### Texte à étudier
Tristan : Il y a un blog que je suis énormément, qui s’appelle Shadazz, et qui nous adore. Pareil pour Des Roses (en train de balancer, ndlr), qui se sont retrouvés « Band of the week ». Je sais que ce sont des personnes que je peux contacter, y compris pour mon autre projet Albinos Congo. Ils m’ont dit que dès qu’on ressortirait quelque chose, ils seraient au taquet pour nous soutenir, les Inrocks aussi. C’est cool de pouvoir se sentir soutenu. Avec Albinos Congo, on s’était même retrouvé dans un Top 50, devant Busta Rhymes !
Renaud : On a eu quatre hermines dans Bretagne Actuelle ! (4/5, ndlr)
Tristan : Oui, Presse Océan et Ouest-France sont à fond aussi ! C’est assez génial de se retrouver là dedans, du coup les grands-parents viennent nous dire qu’ils nous ont vus dans le journal, et pensent qu’on ne fait plus de musique quand ils ne nous y voient pas pendant six mois !
Quel est votre regard sur la scène psyché/shoegaze actuelle, à Nantes, en France et dans le monde ?
Tristan : Il y a un gros retour du « psyché » en France et dans le monde entier ! Les Black Angels organisent leur psych-fest au Chabada depuis 2 ans avec une programmation vraiment cool et super large, et ça fait du bien dans une ville comme celle d’Angers ! Les mecs des Blacks Angels font des sortes de conférences sur le psyché et ils en parlent plutôt bien. Après il ne faut pas oublier que lorsqu’on parle de ce revival il est simplement question du style musical, le mouvement psychédélique, qui était clairement utopique, a quant à lui complètement disparu.
Après il y a un truc que je trouve hyper bizarre en France, c’est qu’il y a un paquet de groupes qui se retrouvent à faire une pâle copie des Black Angels, des Brian Johnston Massacre ou encore de Thee Oh Sees et c’est chiant de constater l’émergence de ces clones qui réduisent la musique à un phénomène de mode. Et puis de base, je ne qualifierais même pas la musique du BJM de psychédélique, je dirai plus que c’est du rock texan avec de temps en temps des sitars…
Jordan : Je ne suis pas fan de ce côté du psyché.
Tristan : Moi non plus, ça ne m’emporte pas. Pour moi le psyché c’est un truc qui te fait planer, et que tu peux retrouver plus facilement pendant un live de techno qu’en regardant un live de sous-BJM…
Jordan : Il y a une démocratisation de ce style de groupes.
Renaud : Du terme « psyché », même.

### Documents fournis

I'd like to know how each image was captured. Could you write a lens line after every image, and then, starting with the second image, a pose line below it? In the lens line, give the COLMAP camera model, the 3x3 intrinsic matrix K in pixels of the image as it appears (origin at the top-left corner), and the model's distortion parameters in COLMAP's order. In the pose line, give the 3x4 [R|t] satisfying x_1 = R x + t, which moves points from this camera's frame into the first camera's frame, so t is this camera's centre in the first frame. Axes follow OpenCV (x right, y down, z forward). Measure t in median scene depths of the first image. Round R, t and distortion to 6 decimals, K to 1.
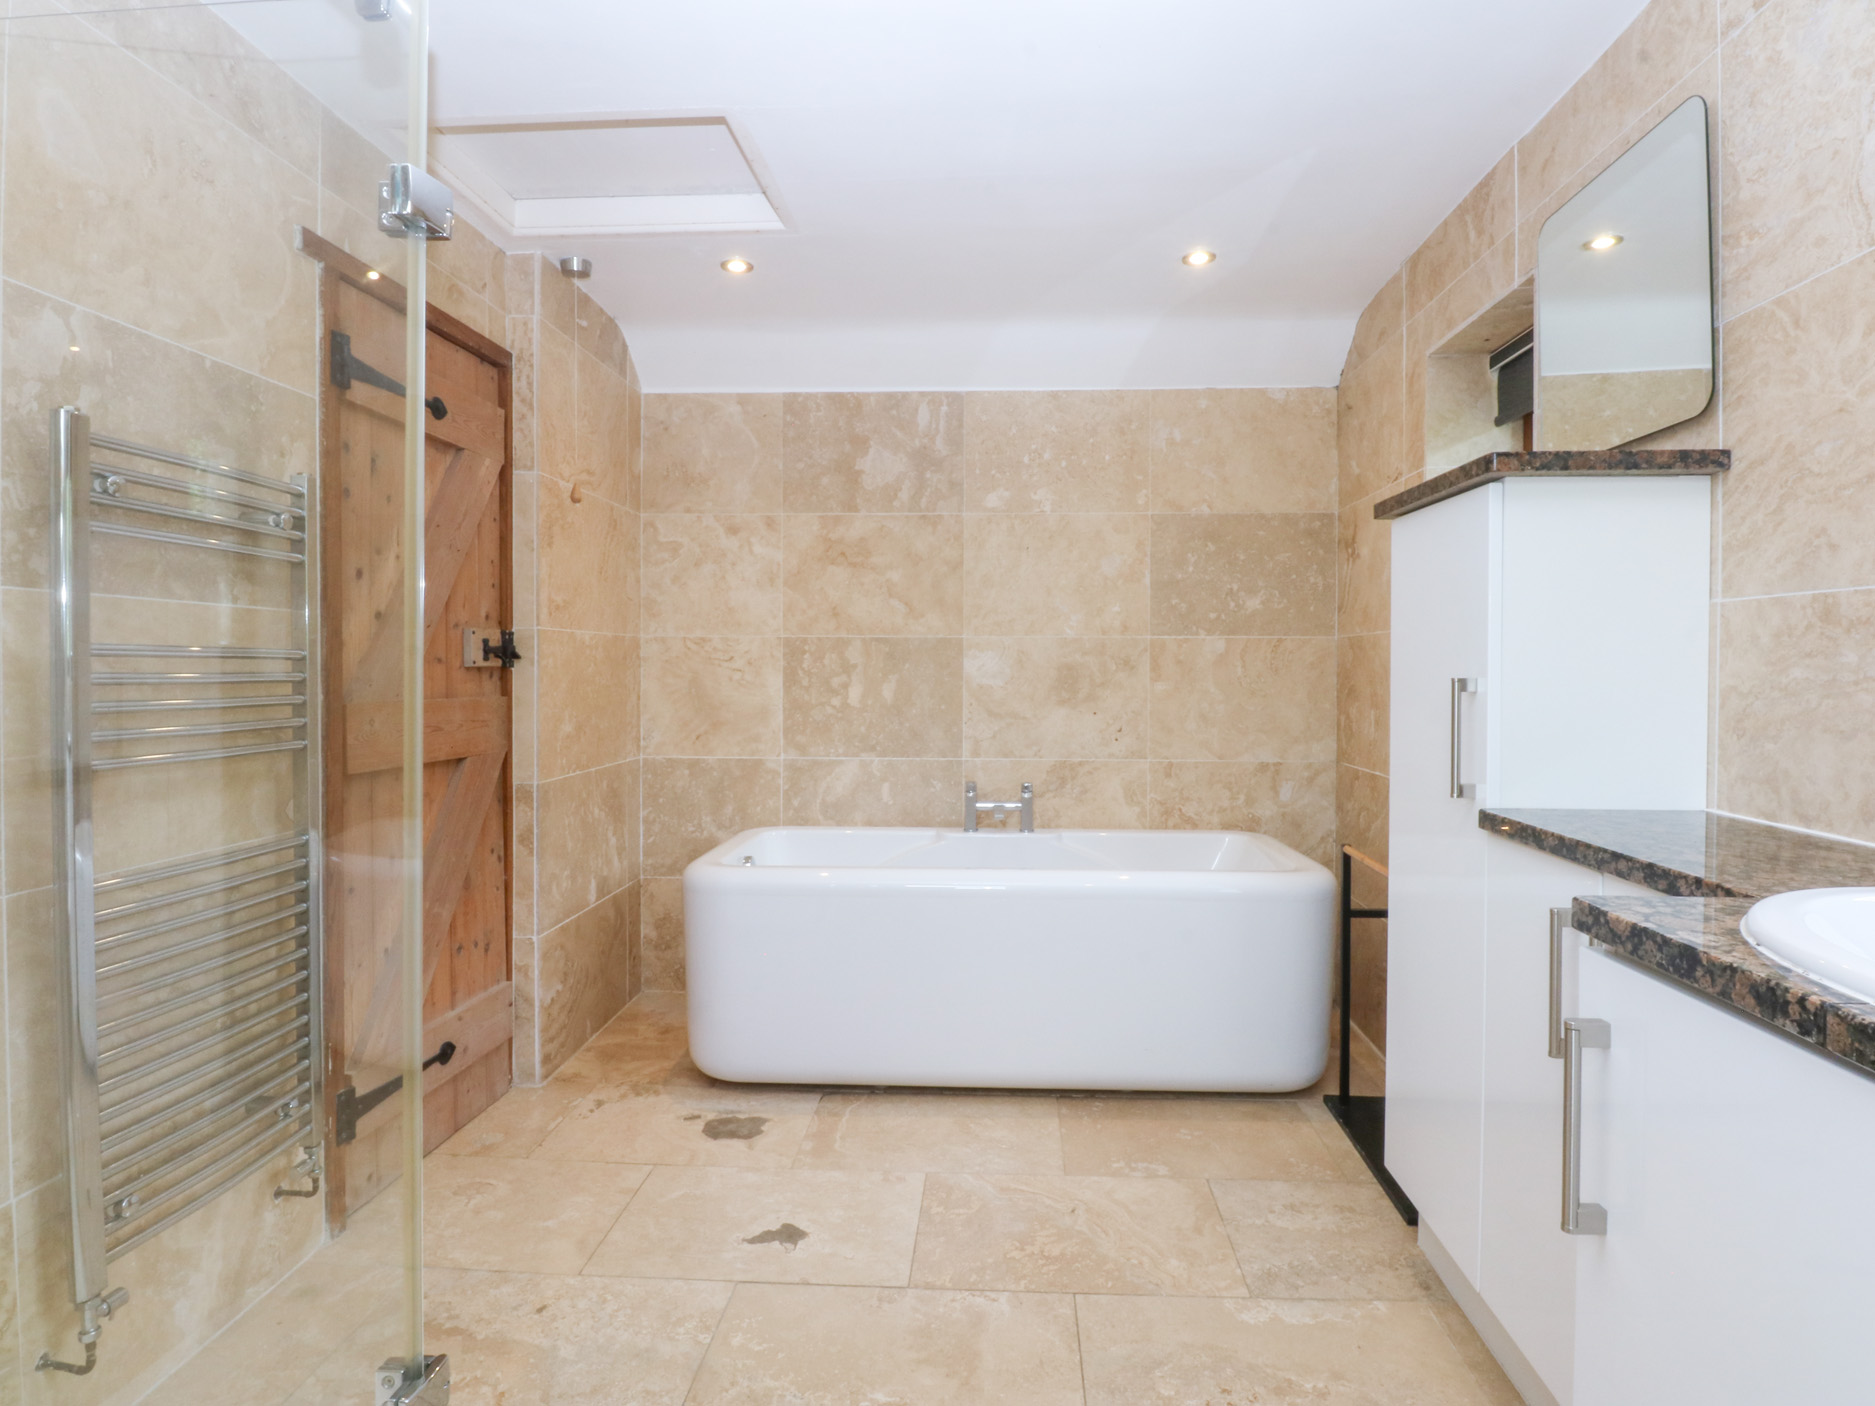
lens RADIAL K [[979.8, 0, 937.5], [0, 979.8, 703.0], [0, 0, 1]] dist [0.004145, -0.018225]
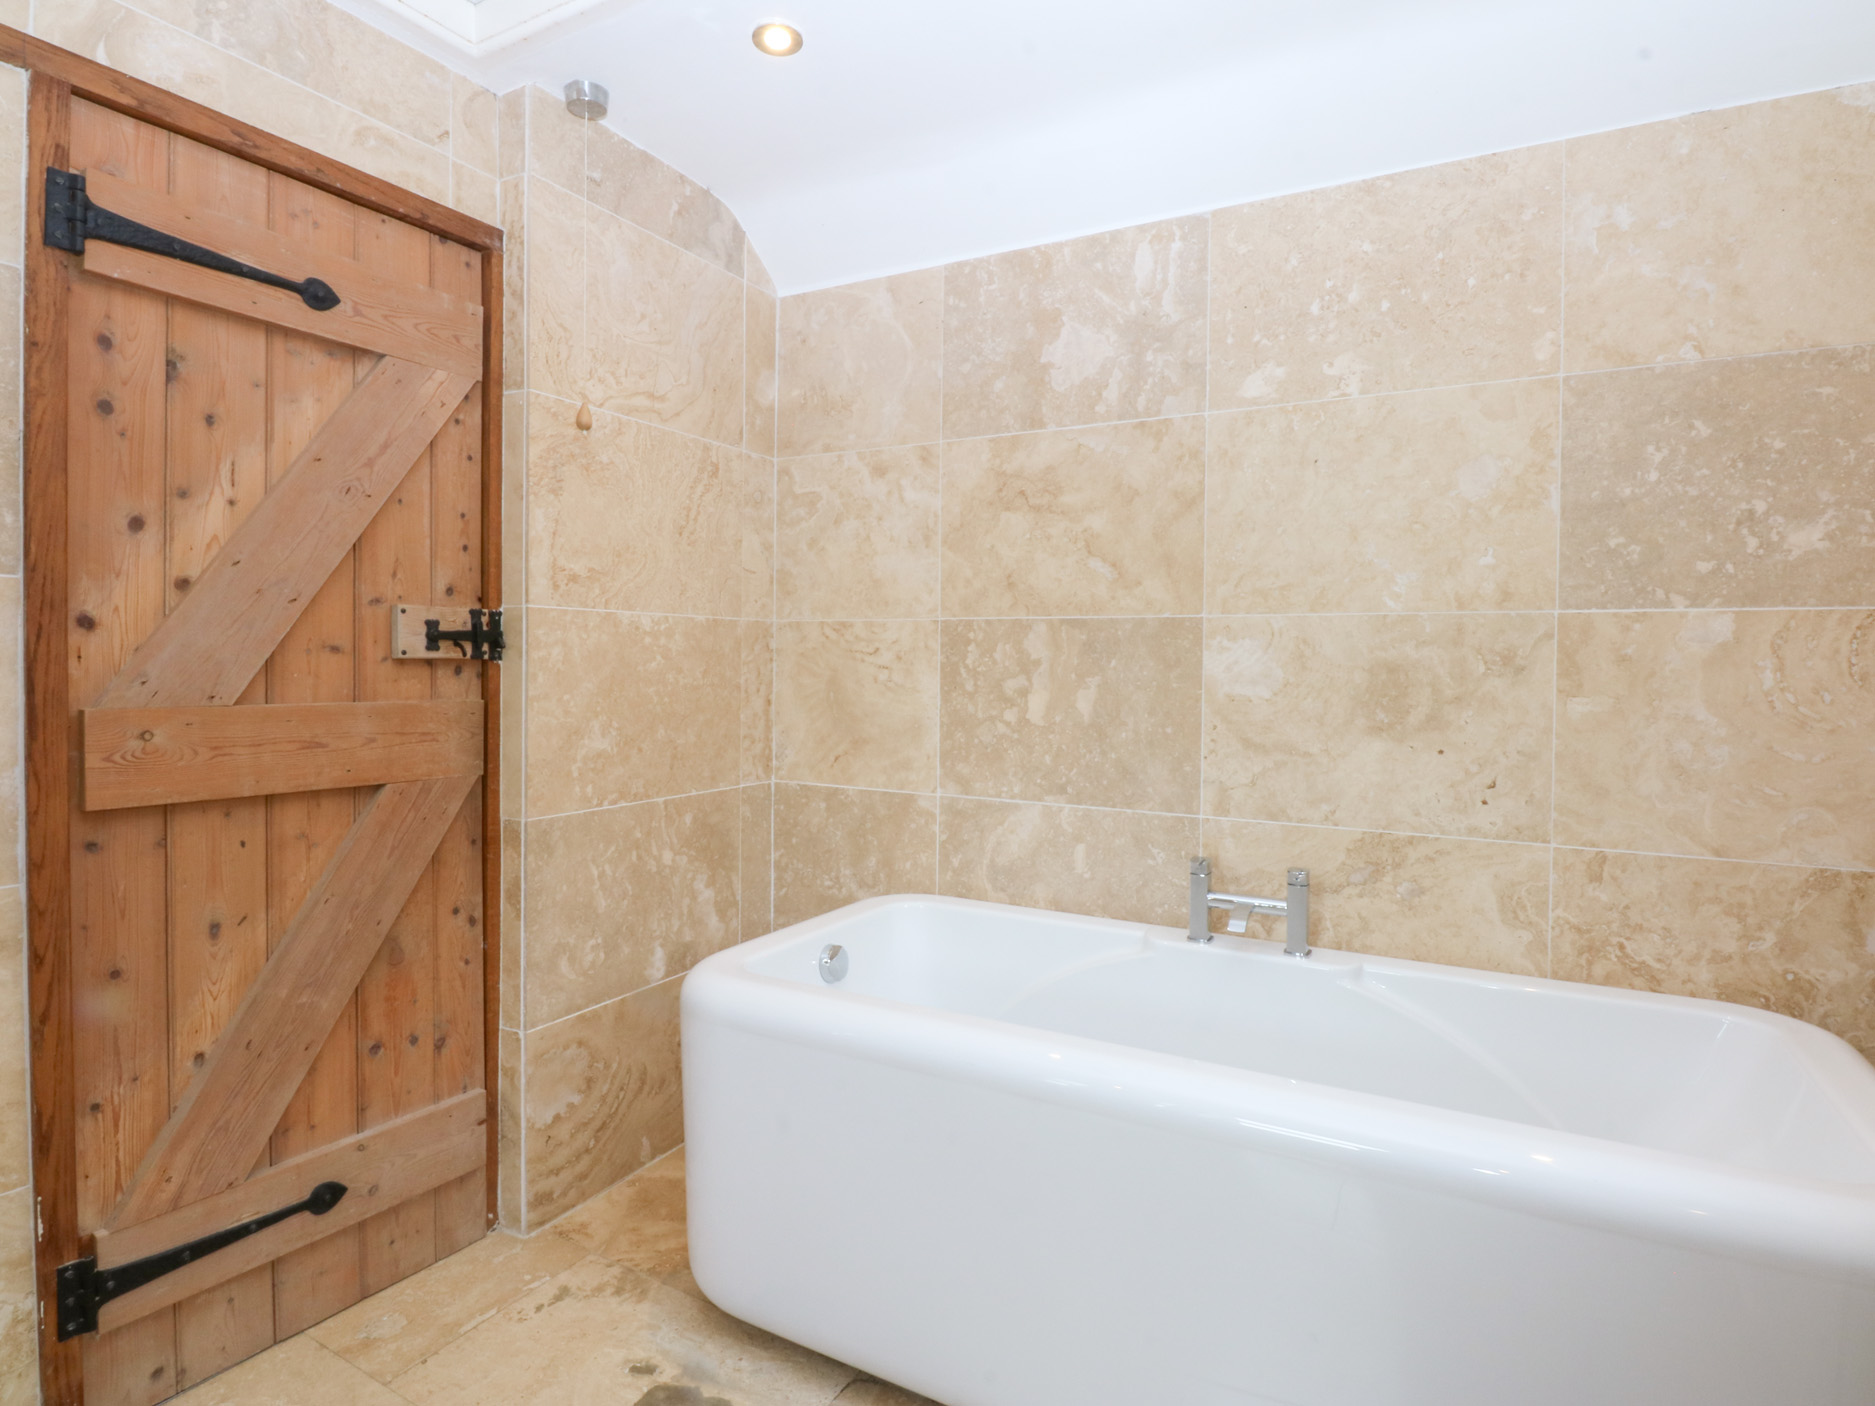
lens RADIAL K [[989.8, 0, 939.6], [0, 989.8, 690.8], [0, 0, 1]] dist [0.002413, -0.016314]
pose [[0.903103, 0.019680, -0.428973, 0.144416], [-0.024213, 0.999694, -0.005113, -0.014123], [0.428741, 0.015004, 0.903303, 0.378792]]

* * *

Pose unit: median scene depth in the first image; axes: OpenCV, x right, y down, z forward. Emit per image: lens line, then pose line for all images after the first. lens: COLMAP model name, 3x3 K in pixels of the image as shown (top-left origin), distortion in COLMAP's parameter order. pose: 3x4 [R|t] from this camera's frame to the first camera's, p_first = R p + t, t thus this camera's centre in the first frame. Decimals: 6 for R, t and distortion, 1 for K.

### Consigne
Pouvez-vous extraire de l'entretien, sans la moindre modification, le passage qui va de « Renaud : On » jusqu'à « pendant six mois ! » ?

### Corrigé
Renaud : On a eu quatre hermines dans Bretagne Actuelle ! (4/5, ndlr)
Tristan : Oui, Presse Océan et Ouest-France sont à fond aussi ! C’est assez génial de se retrouver là dedans, du coup les grands-parents viennent nous dire qu’ils nous ont vus dans le journal, et pensent qu’on ne fait plus de musique quand ils ne nous y voient pas pendant six mois !